Tampa Bay Lightning GM Brian Lawton said last week he wants to be "aggressive" at the March 3 trade deadline. He said prospective owner Jeff Vinik, who is already writing the payroll checks, has said he is not opposed to increasing payroll if the right deal comes along.
"I explained what we were doing as a management group and it didn't rankle Jeff," Lawton said. "We're looking to be aggressive. That's the way we've been preparing for the last month and a half as we see how the team is doing."
What the team is doing is showing where it needs to upgrade. The most obvious spots are on defense, where the current three-game losing streak in which Tampa Bay has allowed 15 goals has displayed lots of holes that were covered up when the goaltending was standing on its head. There also is immediate need for someone, anyone, other than Steven Stamkos, Marty St. Louis and Steve Downie to score some goals from the forward position. That line has 24 of the team's last 32 goals, and with Vinny Lecavalier, Ryan Malone, and Alex Tanguay missing in action, the problem is exacerbated. Digest these stats: Lecavalier has zero points in five games and is minus-7 in his past three. Malone has zero goals in 11 games. Tanguay has one in 12.
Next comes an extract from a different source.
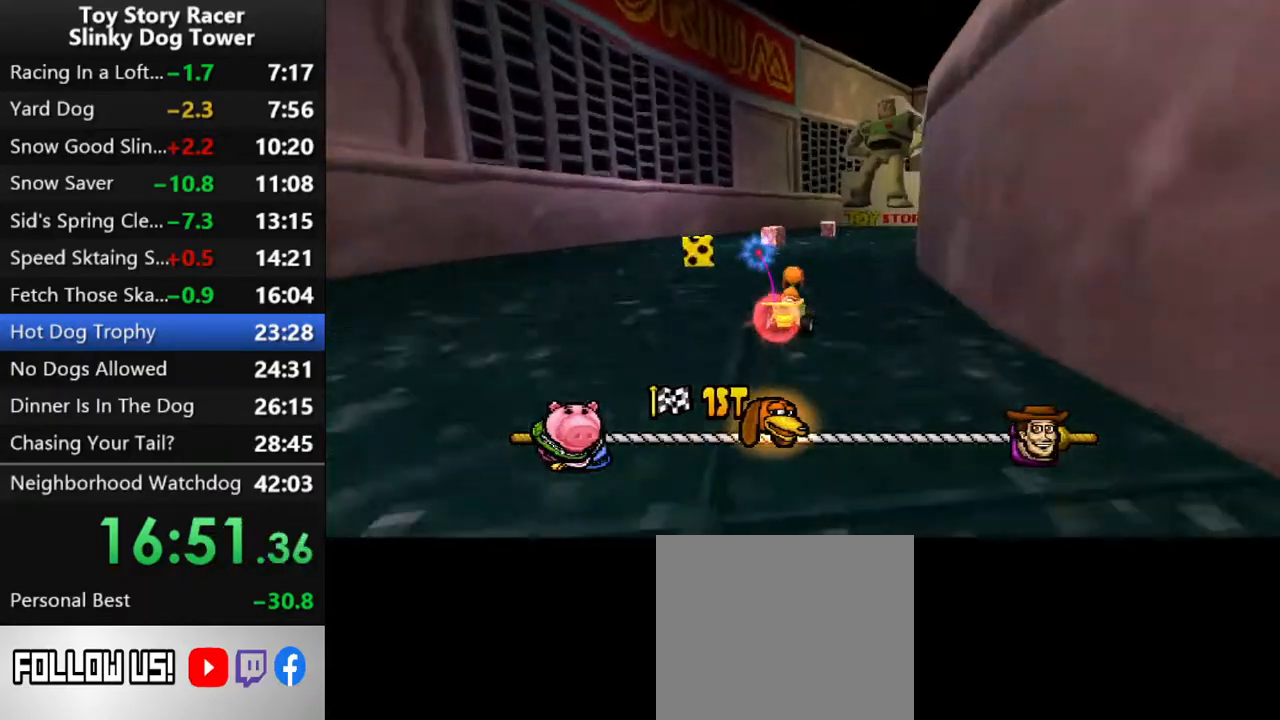
{"buttons": ["CROSS"], "left_stick": "center", "right_stick": "center", "events": [[183, "DPAD_RIGHT", "up"], [300, "DPAD_RIGHT", "down"], [450, "DPAD_RIGHT", "up"]]}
Coach Rick Tocchet wouldn't mind another third- or fourth-line grinder, though the bottom two lines, while also unable to score with any regularity, are not the problem.
Here's the thing, though. Getting a scoring wing or a decent defenseman for a playoff push likely would be expensive and Tampa Bay, after years of bad drafting, does not have the organizational depth to put together a big-enough package without sacrificing some of what has brought a team that has not made the playoffs the past two years to within one point of a playoff spot.
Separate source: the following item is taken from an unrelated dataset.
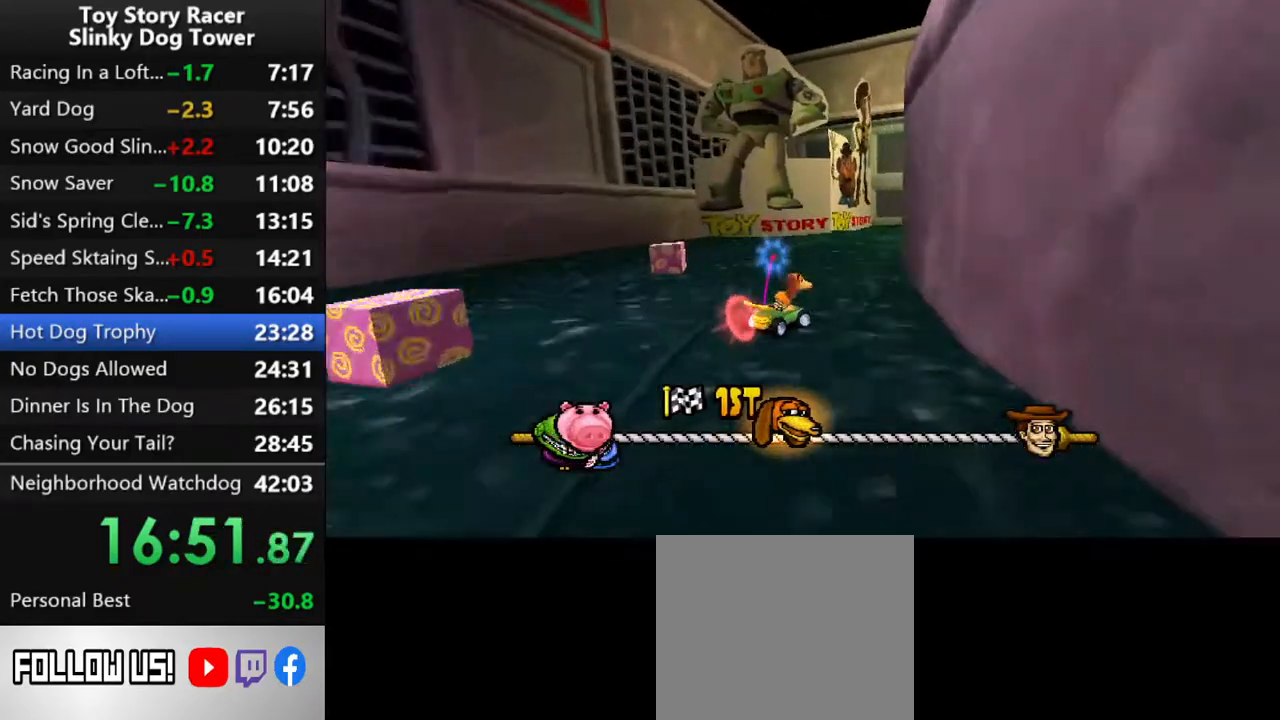
{"buttons": ["CROSS", "DPAD_RIGHT"], "left_stick": "center", "right_stick": "center", "events": [[50, "DPAD_RIGHT", "down"], [167, "DPAD_RIGHT", "up"], [250, "DPAD_RIGHT", "down"], [367, "DPAD_RIGHT", "up"], [467, "DPAD_RIGHT", "down"]]}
There are also other considerations given Vinik is not yet owner. The financial deal needs to close and he also needs NHL approval for the transfer of ownership. Both are considered formalities, but until that is done, any trades need approvals of the current owners and the NHL, which is acting kind of like a clearing house until things are finalized.
The one-game call-up of Mark Parrish for Sunday's last game before the Olympic break was part of the process, it seems. Why not see what the guy has to give when making calculations about what is in your organization?
All this means is that Lawton, if he decides to make some moves, has to be smart. Of course, we're assuming that being so close to the playoffs, Lawton, who in the final year of his contract is in audition mode for Vinik and whomever he hires as a CEO type to evaluate the franchise, will try to upgrade, even modestly, so let's stick with that mind-set as it would be difficult to believe at this point you just give up on the season.
So, if you were in charge, what would you do?
Also, with the Olympic break, my bosses are allowing me to take a break, too. May pop in here or there, but things should be quiet until teams are allowed to resume practice on Feb. 24. And remember, while teams can still talk, no trades can be announced until March 1.